Alter Linuxといえば、当ブログでもイチオシの日本製Linux。
Fascode NETWORKさんが手がける、素晴らしいディストリビューションだ。
実は、彼らが開発するディストリビューションはもうひとつある。
それが、Serene Linux。
最近、Beta版ではあるがFedoraベースのSerene Linuxがリリースされたので、さっそくインストールして使い勝手を確かめてみた。
Serene Linux Beta 9.1Fは低スペック向きではない
Fascode NETWORKさんのサイトを確認すると、Serene Linuxは以下のように紹介されている。
SereneLinuxはスペックが低い端末でも快適に作業ができることを目指したLinuxディストリビューションです。
メモリ使用量を極限まで抑えた超軽量設計や、初心者の方のLinuxライフをサポートする便利なソフトウェアを搭載。

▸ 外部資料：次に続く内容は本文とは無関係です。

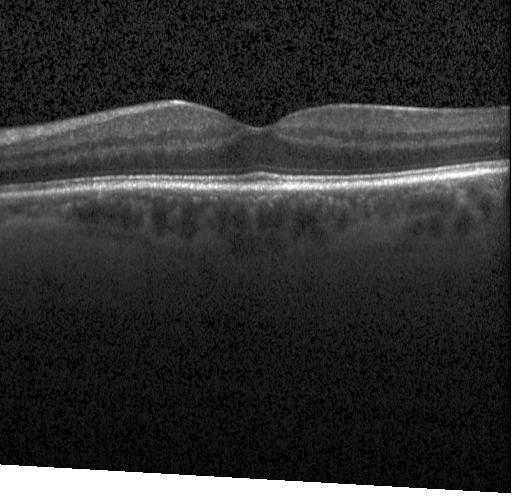 Instrument: Heidelberg Spectralis · spectral-domain OCT · through the macula · optical coherence tomography B-scan
Finding: no evidence of CNV, DME, or drusen.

Linuxとしては珍しい日本語でのサポートも完備されているため、Linux入門におすすめです。
しかし、この説明と合致するのは、おそらくその前のバージョン、Beta 8までだろう。なぜなら、Beta 8まではUbuntuをベースにしており、システム要件も以下の通りとされていた。
最低システム要件
1GHz, single core(x86_64)
1GB RAM
15GB or more storage
推奨システム要件
2Ghz, dual core(x86_64)
2GB RAM
25GB or more storage
上記の最低システム要件なら、多少古いくらいのPCなら、らくらくインストールできるはずだ。
しかし、FedoraベースのBeta 9.1Fでは、まだ公式のシステム要件が記載されていない。そこで、Fedoraのシステム要件を調べてみると、
2GHz dual core processor or faster
2GB System Memory
15GB unallocated drive space
が最低システム要件となっている。なので、Serene Linuxもこれが最低システム要件と捉えて良いだろう。
Alter Linuxは、32ビット/64ビットが用意されているが、Serene Linuxは64ビットのみ。
ということは、Serene Linuxはけっして低スペック向きではないということだ。
Serene Linux Beta 9.1Fをインストール
インストールファイルは、Fascode NETWORKのサイトより。USBへの書き込みは、おなじみのBalena Etcherを推奨している。
USBから起動すると、Live画面となるので、画面左上のアイコンからインストーラを起動する。
インストーラは最初から日本語なので、特に問題はないだろう。インストール手順はFedoraと全く同じ。
念の為、今回もインストーラのスクリーンショットを掲載しておく。
インストール後の設定について
再起動後のデスクトップは上記の通り。公式ブログによると、壁紙は自身で撮った画像を採用しているとのこと。主な特徴も書かれているので、ご一読あれ。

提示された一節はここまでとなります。